I had a similar experience with a first-time GM, running a homebrew system and setting. We had a quest giver who turned out to be a death goddess. We went along for a while out of fear, but the question that came to my mind all that time was, “Why us?” It was compounded by having all these high-powered NPCs showing up between ridiculously weak enemies. “Unarmed bandits. Now I’ve seen everything.” Combat decisions didn’t seem to matter as a result, and I didn’t get a sense of what “weight class” our characters were supposed to be in. I wouldn’t know how powerful our enemies were until we attacked and found out if they were Made of Plasticine or Made of Iron.

#4 Comment By Fraser Simons On May 13, 2016 @ 3:22 pm

This is an awesome article, John! I feel like a few people running games can miss the mark with this one. One of the reasons I chose AW for the Veil was because the system really helps the players buy into the world more than any other stuff I’ve played – since they’re all contributing to the fiction a lot more than a lot of other systems. Awesome stuff!

#5 Comment By John Arcadian On May 18, 2016 @ 8:47 am

Thanks! AW is a great game for making things player focused and making sure elements have meaning. Those sorts of games that edge closer to having the players crafting the story completely tend to have a lot more meaning. They can lose out on a broader structure, sometimes, but every player action and focus tends to have more meaning than not.

#6 Comment By Yora On May 17, 2016 @ 5:07 am

But what is meaning? What gives meaning?

In this situation, does it mean “context”? Does something gain meaning if the players can connect it to something else in the adventure or campaign?

#7 Comment By John Arcadian On May 18, 2016 @ 8:46 am

“But what is meaning?

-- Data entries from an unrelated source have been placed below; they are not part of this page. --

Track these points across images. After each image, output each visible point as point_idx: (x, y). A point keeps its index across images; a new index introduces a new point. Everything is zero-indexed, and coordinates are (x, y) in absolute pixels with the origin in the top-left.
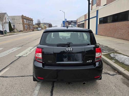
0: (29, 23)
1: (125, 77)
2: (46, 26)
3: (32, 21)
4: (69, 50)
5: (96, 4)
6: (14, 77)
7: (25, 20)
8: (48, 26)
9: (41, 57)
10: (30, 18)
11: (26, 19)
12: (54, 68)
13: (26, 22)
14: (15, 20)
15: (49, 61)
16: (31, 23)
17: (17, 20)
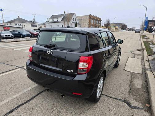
0: (96, 23)
2: (117, 27)
3: (100, 21)
4: (49, 53)
7: (92, 21)
8: (120, 27)
10: (98, 18)
11: (93, 19)
13: (93, 22)
14: (82, 21)
16: (98, 23)
17: (84, 20)
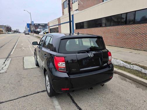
1: (120, 75)
4: (91, 56)
5: (67, 8)
6: (13, 100)
8: (5, 29)
9: (65, 66)
12: (78, 76)
15: (73, 69)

What gives meaning?” That’s the core of it. Meaning has to be player focused and that will change with every single group of players. Does one player find a more meaningful experience by “breaking” the game structure and world you set up while another finds meaning in chewing on the scenery and having the story unfold for them?

Meaning could be another way of saying engagement with the players, in that you can be sure some element doesn’t have meaning if the players don’t have as much chance to interact with or connect to it.

#8 Comment By Art Izon On July 23, 2018 @ 11:02 pm

I agree with most of the article’s points, except for one thing:

Narrative and interactivity are diametrically opposed in the context of a closed system like a video game — this is a consequence of game development cycles and the time required for asset creation more than anything else — so I don’t feel any comparison between tabletop RPGs and video games along those lines are terribly apt, or even relevant. 90% of instances where the player’s actions impact the world in video games are either illusory or limited in scope.

On the other hand, in tabletop, content can be created as fast as the GM can come up with it. There’s no real limit on what can be added on a whim.

It’s a matter of being prescriptive vs. descriptive, if you will — and on those grounds a video game failing to provide something as subjective and personal as “meaning” can hardly be called a flaw — how can developers know what will matter to players four years out?